Fall 2014 Joint Meeting of the Texas Section of the APS, Texas Section of the AAPT, and Zone 13 of the Society of Physics Students
Volume 59, Number 12
Friday–Sunday, October 17–19, 2014;
College Station, Texas
Session A1: Plenary I
8:15 AM–10:03 AM,
Saturday, October 18, 2014
MPHY
Room: 203-205
Abstract ID: BAPS.2014.TSF.A1.3
Abstract: A1.00003 : Plasmon-enabled processes: new opportunities in cross-cutting science and emerging technologies
9:27 AM–10:03 AM
Preview Abstract
Abstract
Author:
Naomi Halas
(Rice University)
Metallic nanoparticles, used since antiquity to impart intense and vibrant color into materials, have more recently become a central tool in the nanoscale manipulation of light. This interest has led to a virtual explosion of new types of metal-based nanoparticles and nanostructures of various shapes and compositions, and has given rise to new strategies to harvest, control, and manipulate light based on these structures and their properties. By assembling metallic nanoparticles into useful building blocks, a striking parallel between the plasmons of these structures and wave functions of simple quantum systems is universally observed. [1] Clusters of metallic nanoparticles behave like coupled oscillators or antennas, introducing coherent effects such as Fano resonances and electromagnetically induced transparency, originally the domain of atomic physics, into designable, light-driven nanoscale structures. [2] Their unique light-controlling properties can be put to use in a multitude of ways: for generation of hot electrons for color-specific photodetection[3], for photothermal cancer therapy, currently in clinical trials, and most recently, for high-efficiency solar steam generation poised to tackle our planet’s energy and sustainability challenges.[4-6]

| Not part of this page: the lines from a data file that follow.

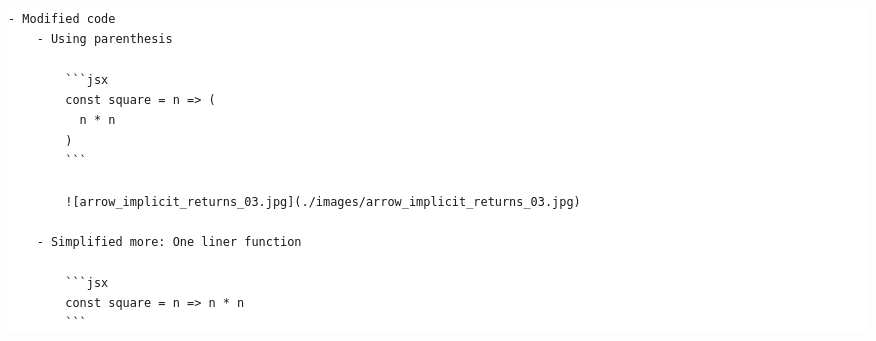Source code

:     - Modified code
        - Using parenthesis

            ```jsx
            const square = n => (
              n * n
            )
            ```

            ![arrow_implicit_returns_03.jpg](./images/arrow_implicit_returns_03.jpg)

        - Simplified more: One liner function

            ```jsx
            const square = n => n * n
            ```
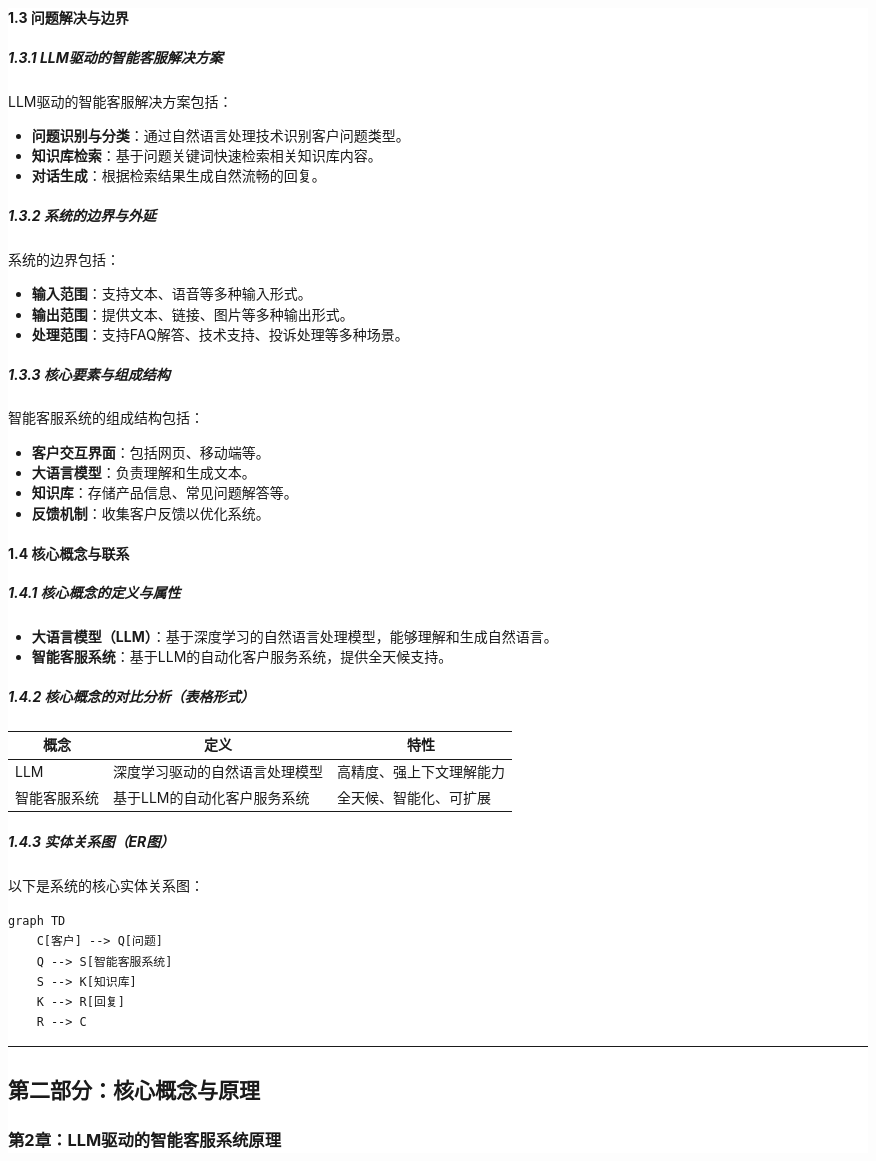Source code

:#### 1.3 问题解决与边界

##### 1.3.1 LLM驱动的智能客服解决方案
LLM驱动的智能客服解决方案包括：
- **问题识别与分类**：通过自然语言处理技术识别客户问题类型。
- **知识库检索**：基于问题关键词快速检索相关知识库内容。
- **对话生成**：根据检索结果生成自然流畅的回复。

##### 1.3.2 系统的边界与外延
系统的边界包括：
- **输入范围**：支持文本、语音等多种输入形式。
- **输出范围**：提供文本、链接、图片等多种输出形式。
- **处理范围**：支持FAQ解答、技术支持、投诉处理等多种场景。

##### 1.3.3 核心要素与组成结构
智能客服系统的组成结构包括：
- **客户交互界面**：包括网页、移动端等。
- **大语言模型**：负责理解和生成文本。
- **知识库**：存储产品信息、常见问题解答等。
- **反馈机制**：收集客户反馈以优化系统。

#### 1.4 核心概念与联系

##### 1.4.1 核心概念的定义与属性
- **大语言模型（LLM）**：基于深度学习的自然语言处理模型，能够理解和生成自然语言。
- **智能客服系统**：基于LLM的自动化客户服务系统，提供全天候支持。

##### 1.4.2 核心概念的对比分析（表格形式）

| 概念         | 定义                                                                 | 特性               |
|--------------|----------------------------------------------------------------------|--------------------|
| LLM          | 深度学习驱动的自然语言处理模型                                         | 高精度、强上下文理解能力 |
| 智能客服系统 | 基于LLM的自动化客户服务系统                                           | 全天候、智能化、可扩展 |

##### 1.4.3 实体关系图（ER图）
以下是系统的核心实体关系图：

```mermaid
graph TD
    C[客户] --> Q[问题]
    Q --> S[智能客服系统]
    S --> K[知识库]
    K --> R[回复]
    R --> C
```

---

## 第二部分：核心概念与原理

### 第2章：LLM驱动的智能客服系统原理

[1] E. M. Prodan, C. Radloff, N. J. Halas and P. Nordlander, Science 302, 419-422 (2003).
[2] J. A. Fan, K. Bao, J. Bao, R. Bardhan, N. J. Halas, V. N. Manoharan, P. Nordlander, G. Shvets, and F. Capasso, Science 328, 1135-8 (2010).
[3] M. W. Knight, H. Sobhani, P. Nordlander, and N. J. Halas, Science 332, 702-4 (2011).
[4] O. Neumann, A. S. Urban, J. Day, S. Lal, P. Nordlander, and N. J. Halas, ACS Nano 7, 42-49 (2013).
[5] O. Neumann, C. Feronti, A. D. Neumann, A. Dong, K. Schell, B. Lu, E. Kim, M. Quinn, S. Thompson, Nl Grady, P. Nordlander, M. Oden, and N. J. Halas, Proceedings of the National Academy of Sciences, 110, 11677-11681 (2013).
[5] N. J. Hogan, A. S. Urban, C. Ayala-Orozco, A. Pimpinelli, P. Nordlander and N. J. Halas, Nano Letters 14, 4640-4645 (2014).